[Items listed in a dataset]
+++

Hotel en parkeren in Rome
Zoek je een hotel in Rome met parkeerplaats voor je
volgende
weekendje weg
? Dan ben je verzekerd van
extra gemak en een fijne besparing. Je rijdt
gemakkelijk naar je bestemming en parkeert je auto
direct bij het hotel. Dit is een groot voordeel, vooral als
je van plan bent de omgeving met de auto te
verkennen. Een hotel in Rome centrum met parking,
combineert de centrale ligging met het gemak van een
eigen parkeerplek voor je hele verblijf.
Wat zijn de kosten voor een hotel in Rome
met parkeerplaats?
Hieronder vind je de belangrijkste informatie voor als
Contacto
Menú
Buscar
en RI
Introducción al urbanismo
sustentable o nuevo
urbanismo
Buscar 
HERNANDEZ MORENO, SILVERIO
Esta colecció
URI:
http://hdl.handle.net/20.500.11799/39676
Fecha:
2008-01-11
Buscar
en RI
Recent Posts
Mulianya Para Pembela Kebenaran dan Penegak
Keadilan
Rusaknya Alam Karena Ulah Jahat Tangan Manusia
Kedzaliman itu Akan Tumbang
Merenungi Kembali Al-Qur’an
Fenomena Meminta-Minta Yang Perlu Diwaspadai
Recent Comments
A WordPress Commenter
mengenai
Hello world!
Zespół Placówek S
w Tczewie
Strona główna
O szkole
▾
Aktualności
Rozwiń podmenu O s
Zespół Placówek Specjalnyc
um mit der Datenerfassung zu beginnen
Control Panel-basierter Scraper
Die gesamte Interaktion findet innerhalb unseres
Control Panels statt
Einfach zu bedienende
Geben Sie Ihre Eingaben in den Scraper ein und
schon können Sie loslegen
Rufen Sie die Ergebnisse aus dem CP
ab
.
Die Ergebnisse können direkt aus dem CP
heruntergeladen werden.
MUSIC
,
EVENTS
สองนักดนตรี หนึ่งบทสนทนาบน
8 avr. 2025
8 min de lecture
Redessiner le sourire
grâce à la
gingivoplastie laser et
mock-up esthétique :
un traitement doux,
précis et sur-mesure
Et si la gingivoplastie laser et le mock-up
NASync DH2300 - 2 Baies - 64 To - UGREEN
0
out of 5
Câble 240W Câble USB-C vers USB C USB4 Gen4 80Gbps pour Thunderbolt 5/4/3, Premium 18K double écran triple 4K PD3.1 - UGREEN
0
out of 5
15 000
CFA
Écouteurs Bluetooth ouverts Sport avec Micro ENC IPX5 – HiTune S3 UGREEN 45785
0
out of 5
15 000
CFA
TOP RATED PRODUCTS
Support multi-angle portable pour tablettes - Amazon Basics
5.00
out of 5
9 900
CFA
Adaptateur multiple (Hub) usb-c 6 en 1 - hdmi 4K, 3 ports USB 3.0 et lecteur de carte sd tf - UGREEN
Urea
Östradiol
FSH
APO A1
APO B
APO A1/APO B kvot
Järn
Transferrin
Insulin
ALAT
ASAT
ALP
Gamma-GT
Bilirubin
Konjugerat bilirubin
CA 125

+++

## REQUIRED ACTION
Search the entries for the word "gingivoplastie", then copy every line in which it is found.

## TASK SOLUTION
gingivoplastie laser et
Et si la gingivoplastie laser et le mock-up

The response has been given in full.